--- START ---
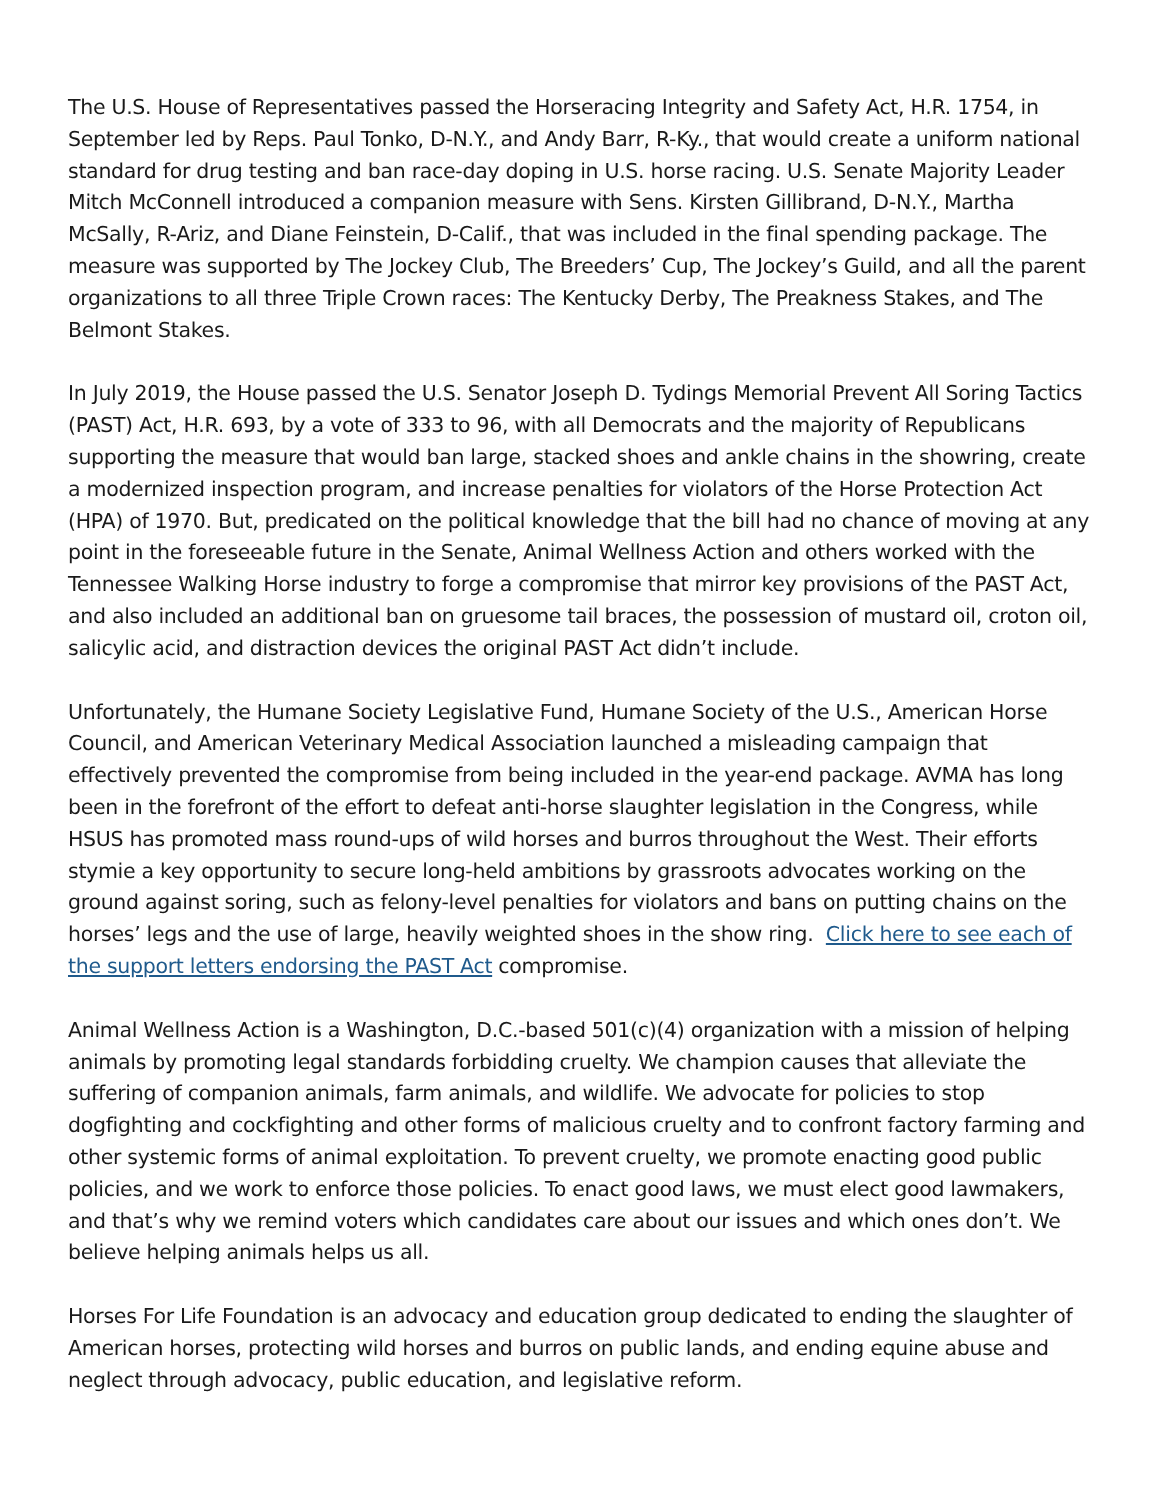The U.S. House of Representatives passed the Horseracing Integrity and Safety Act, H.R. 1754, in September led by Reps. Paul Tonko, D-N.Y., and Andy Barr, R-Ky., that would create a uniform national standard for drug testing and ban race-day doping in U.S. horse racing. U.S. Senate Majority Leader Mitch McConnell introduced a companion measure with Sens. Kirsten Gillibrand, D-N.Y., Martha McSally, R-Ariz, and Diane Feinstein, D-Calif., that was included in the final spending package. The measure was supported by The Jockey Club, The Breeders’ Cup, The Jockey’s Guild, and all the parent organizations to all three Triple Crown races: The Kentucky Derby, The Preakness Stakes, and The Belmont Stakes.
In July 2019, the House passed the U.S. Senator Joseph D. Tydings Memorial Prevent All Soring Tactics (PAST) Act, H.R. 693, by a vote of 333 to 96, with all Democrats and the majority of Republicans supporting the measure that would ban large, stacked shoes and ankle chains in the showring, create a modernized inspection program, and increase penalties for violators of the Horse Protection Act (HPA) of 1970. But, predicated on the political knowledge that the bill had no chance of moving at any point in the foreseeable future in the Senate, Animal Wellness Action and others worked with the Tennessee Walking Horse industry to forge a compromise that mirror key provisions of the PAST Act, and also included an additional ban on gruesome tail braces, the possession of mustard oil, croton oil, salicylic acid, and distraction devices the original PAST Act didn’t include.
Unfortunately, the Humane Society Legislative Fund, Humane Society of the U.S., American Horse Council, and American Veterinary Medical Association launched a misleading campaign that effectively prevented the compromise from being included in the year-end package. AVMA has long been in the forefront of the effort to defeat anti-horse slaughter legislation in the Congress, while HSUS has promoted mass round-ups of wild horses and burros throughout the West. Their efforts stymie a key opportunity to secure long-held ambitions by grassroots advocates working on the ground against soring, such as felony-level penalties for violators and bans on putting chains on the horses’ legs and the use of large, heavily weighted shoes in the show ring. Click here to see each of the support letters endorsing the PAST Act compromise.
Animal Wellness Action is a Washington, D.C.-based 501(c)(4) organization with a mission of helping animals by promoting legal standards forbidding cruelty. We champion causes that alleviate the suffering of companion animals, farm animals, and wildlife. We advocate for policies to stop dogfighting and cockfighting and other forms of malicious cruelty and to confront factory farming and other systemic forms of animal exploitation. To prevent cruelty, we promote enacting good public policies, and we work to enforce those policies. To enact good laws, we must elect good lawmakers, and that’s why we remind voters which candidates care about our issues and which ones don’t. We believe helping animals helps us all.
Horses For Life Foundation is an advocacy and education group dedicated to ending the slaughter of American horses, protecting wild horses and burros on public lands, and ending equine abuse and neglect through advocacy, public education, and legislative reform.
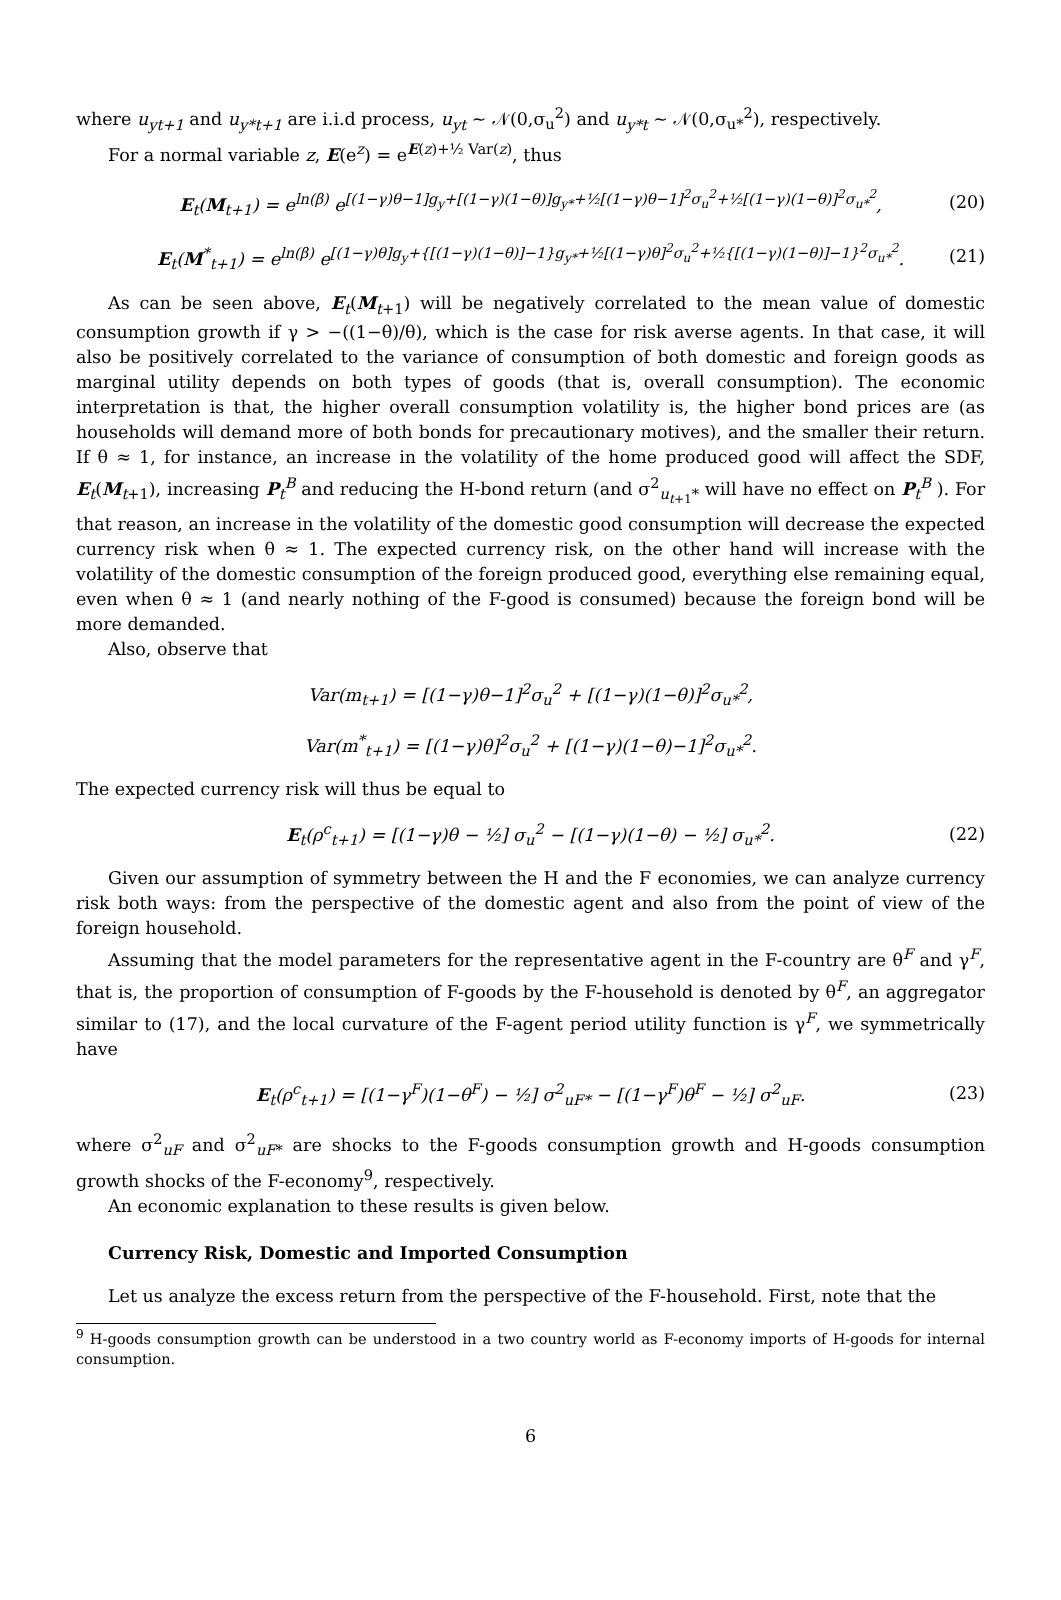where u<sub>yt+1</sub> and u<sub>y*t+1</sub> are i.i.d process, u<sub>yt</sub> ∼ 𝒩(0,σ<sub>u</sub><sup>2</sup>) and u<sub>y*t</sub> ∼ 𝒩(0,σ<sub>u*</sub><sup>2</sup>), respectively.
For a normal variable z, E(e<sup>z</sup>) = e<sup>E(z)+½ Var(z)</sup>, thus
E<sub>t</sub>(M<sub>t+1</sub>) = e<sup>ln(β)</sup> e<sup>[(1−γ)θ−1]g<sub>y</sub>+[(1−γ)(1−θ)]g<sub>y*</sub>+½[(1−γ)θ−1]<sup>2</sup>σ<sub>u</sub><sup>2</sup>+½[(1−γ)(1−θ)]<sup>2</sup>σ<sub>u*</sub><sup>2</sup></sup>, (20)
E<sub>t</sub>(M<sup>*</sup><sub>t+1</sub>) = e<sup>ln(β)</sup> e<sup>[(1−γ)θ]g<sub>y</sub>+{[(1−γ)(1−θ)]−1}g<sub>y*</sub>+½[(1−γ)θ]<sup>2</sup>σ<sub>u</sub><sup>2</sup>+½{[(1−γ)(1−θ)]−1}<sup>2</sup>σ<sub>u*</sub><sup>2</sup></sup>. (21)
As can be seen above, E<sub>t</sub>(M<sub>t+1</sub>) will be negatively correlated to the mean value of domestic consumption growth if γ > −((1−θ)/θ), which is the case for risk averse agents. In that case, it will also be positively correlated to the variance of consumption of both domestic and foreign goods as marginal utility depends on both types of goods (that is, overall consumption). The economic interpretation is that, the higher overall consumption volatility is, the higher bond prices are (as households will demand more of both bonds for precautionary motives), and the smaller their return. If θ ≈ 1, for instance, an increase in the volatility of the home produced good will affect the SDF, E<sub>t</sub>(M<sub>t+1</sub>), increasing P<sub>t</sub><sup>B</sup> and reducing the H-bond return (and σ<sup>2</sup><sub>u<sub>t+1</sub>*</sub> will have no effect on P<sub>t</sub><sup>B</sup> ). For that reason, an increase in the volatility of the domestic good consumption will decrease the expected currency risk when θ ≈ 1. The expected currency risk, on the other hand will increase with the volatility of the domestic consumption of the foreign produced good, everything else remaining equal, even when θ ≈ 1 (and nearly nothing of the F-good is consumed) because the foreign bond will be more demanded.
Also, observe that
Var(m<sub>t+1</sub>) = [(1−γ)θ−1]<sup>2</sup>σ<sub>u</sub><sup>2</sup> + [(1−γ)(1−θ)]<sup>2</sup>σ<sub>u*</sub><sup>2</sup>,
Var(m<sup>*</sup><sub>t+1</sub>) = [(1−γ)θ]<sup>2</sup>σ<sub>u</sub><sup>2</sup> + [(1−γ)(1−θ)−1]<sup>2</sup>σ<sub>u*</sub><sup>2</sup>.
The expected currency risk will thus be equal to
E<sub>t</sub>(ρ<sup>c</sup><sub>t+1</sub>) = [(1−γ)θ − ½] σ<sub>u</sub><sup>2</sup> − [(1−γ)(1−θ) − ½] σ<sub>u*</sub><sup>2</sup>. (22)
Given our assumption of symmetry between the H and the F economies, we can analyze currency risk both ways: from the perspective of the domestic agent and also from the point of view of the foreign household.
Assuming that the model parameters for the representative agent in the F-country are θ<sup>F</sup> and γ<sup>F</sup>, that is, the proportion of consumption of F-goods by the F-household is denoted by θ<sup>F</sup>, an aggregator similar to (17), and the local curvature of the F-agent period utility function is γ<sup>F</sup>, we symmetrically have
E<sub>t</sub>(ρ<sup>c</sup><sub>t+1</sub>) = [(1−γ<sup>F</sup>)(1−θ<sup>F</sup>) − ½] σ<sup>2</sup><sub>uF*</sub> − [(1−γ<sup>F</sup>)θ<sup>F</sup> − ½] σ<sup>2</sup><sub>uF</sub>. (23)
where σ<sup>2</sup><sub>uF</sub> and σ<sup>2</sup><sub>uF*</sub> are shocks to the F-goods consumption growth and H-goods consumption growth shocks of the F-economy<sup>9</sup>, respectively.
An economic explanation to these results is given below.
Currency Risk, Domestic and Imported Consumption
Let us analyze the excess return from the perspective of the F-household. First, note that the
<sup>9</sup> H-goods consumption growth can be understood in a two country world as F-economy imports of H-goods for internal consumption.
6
--- END ---
# Problem to solve:
In the material above, how many lines contain "thus"? Reply with only the number.

# Solution:
2